Butte College has graduated about 500,000 students since it opened in 1967.
Vodden said he wants to continue the work he started two years to see that all students receive a good education.
About 70 percent of the nurses in California received their training in community colleges, Vodden said, as well as 80 percent of the state's firefighters, law enforcement officers and emergency medical technicians.
"There is just no way to adequately describe the importance and magnitude of Butte College in our community," Vodden said.
Massa, however, doesn't see Glenn County getting the most for the $2.1 million paid each year in taxes.
"We're getting a mere $315,000 in return," he said.

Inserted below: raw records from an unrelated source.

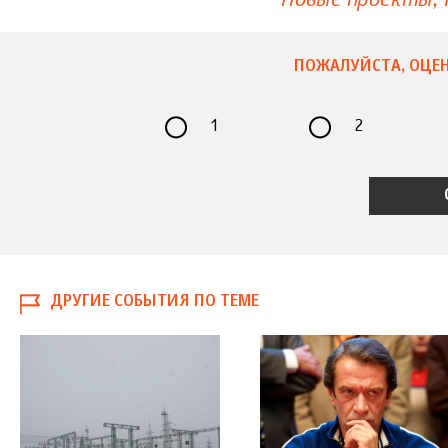
ПОЖАЛУЙСТА, ОЦЕН
1
2
ДРУГИЕ СОБЫТИЯ ПО ТЕМЕ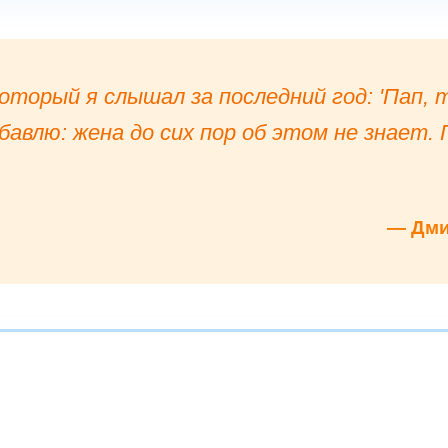
оторый я слышал за последний год: 'Пап,
бавлю: жена до сих пор об этом не знает.
— Дми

Massa said he wants Butte College to live up to its promise to bring more educational opportunities to students, particularly in the Willows area.
And while building new facilities isn't what Massa is looking to do, taking advantage of existing technology and existing classrooms to educate students here is exactly what he plans to fight for.
"We have to think out of the box," Massa said. "Everything Butte College has done (for Glenn county) is reactionary."
Vodden believes students don't want online courses, but want and deserve a classroom environment at a college campus.
He believes the focus of the board is to look after the college financially, especially now during tough economic times.
A key problem with funding is that the statewide community college system has been forced to drop classes with low enrollment, and Willows classes have historically low enrollment, Vodden said.
But Massa said now is a good time for Butte College to find a way to provide more services in Glenn County.
"If you don't provide the classes, they don't take them," he said. "(The classes) are not here."
He also noted that Butte College provides buses to students in Gridley and Biggs, while Glenn County students have to rely on inadequate public transportation.
Vodden said it is the board's duty to provide core learning opportunities to all students, which lead to certification in one of many job skills, an Associate of Science degree, and a good foundation to students who plan to transfers to four year institutions.
"You have to serve the needs of the whole student body," Vodden said.
Vodden also noted that if Proposition 30 fails to pass, he expects to see a huge impact on services, even if Butte College has fared better than other colleges around the state in the past.
Glenn County, he said, could never afford to maintain a college on its own, and that it needs a financially sound campus for all students to get the education they desire.
Massa doesn't necessarily agree with the single focus.
"We have to think of ways to bring services here," he said. "Are we happy with what we have?"
About 12,000 students attend Butte College each year, including about 1,100 Glenn County residents.
More than 1,200 students from 116 different communities, 27 states and 12 countries graduated in June.
Butte College's annual budget is about $84 million.
It is also the largest solar-powered campus in the state of California, with more than 45 percent of the campus energized with solar power.